• **What this task involves**
Look over the entries below. Report how many lines hold the word "Ballons", and only that.

• **Data shown**
*** Block opens ***
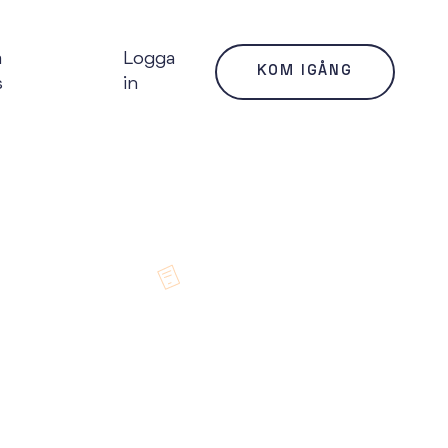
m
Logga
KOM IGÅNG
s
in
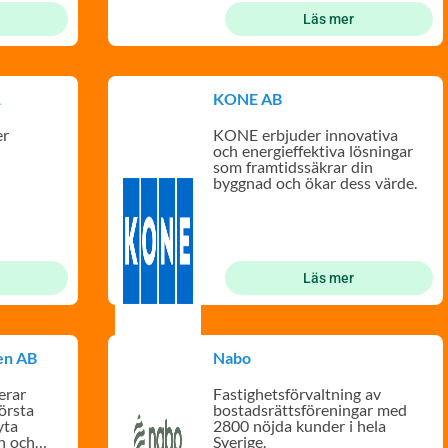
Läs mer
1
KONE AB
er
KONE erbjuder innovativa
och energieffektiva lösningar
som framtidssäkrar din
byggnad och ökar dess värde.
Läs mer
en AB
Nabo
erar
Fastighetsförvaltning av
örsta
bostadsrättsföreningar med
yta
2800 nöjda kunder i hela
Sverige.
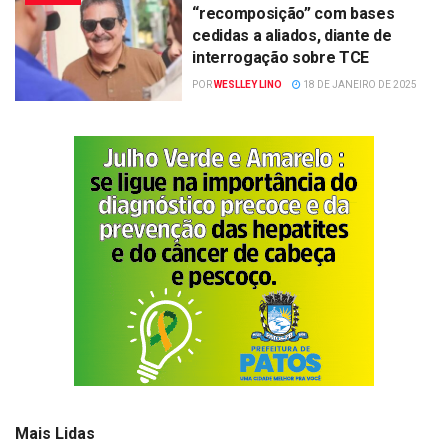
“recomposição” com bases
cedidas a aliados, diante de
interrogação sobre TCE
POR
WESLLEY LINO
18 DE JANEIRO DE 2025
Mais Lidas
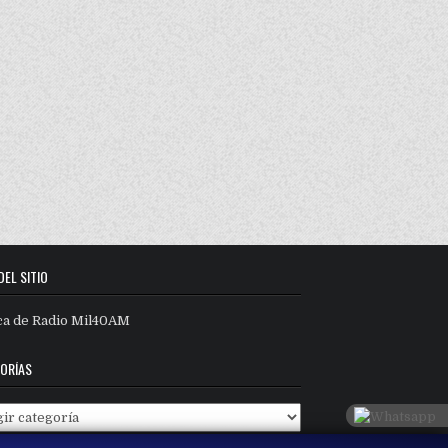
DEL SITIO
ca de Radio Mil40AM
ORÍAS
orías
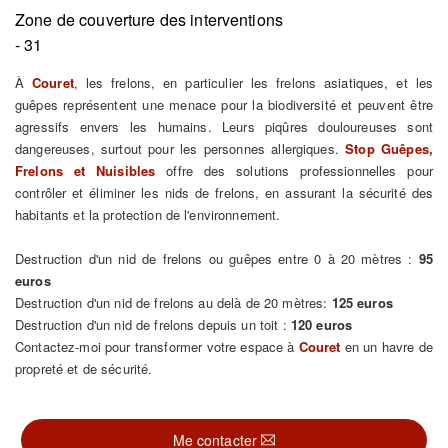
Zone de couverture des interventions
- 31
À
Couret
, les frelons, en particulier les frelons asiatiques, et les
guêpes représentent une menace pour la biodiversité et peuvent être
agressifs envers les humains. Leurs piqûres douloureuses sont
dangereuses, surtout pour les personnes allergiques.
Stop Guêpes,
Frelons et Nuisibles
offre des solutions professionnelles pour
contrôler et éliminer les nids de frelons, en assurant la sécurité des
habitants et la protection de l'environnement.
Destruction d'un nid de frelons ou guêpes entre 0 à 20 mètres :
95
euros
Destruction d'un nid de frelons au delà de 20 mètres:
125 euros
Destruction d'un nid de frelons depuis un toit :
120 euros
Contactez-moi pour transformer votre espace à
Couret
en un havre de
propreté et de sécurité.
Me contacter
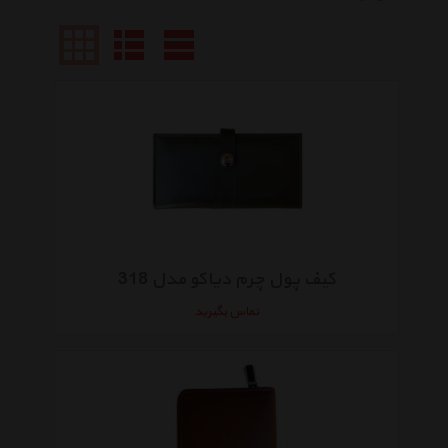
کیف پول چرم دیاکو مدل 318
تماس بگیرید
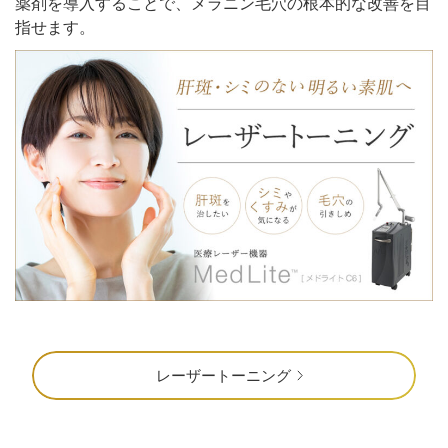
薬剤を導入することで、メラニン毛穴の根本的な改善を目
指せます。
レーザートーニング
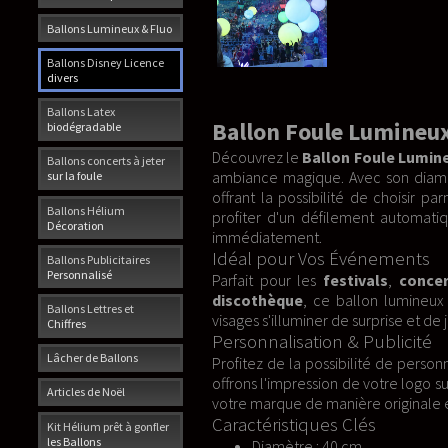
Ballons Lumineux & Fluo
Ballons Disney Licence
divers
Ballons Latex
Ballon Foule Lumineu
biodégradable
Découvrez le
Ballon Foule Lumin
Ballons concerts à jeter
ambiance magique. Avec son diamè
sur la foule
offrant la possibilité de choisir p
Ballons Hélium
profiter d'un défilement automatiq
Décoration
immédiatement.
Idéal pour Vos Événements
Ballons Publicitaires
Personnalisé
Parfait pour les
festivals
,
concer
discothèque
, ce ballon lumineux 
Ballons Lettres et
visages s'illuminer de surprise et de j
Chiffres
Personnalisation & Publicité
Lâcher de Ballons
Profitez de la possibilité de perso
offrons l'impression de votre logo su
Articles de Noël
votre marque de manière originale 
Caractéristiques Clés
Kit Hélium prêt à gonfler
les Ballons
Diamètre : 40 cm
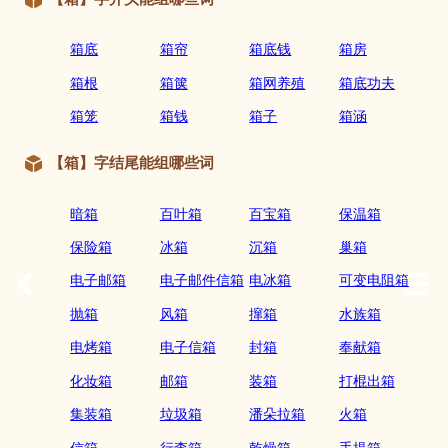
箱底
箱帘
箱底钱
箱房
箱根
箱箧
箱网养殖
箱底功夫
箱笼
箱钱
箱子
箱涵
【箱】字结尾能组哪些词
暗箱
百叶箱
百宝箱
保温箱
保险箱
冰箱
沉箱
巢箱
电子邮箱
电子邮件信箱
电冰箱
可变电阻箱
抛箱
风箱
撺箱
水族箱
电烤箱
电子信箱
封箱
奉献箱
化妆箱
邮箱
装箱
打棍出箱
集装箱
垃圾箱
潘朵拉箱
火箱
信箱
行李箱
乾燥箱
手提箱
*** Block closes ***
• **Your solution**
9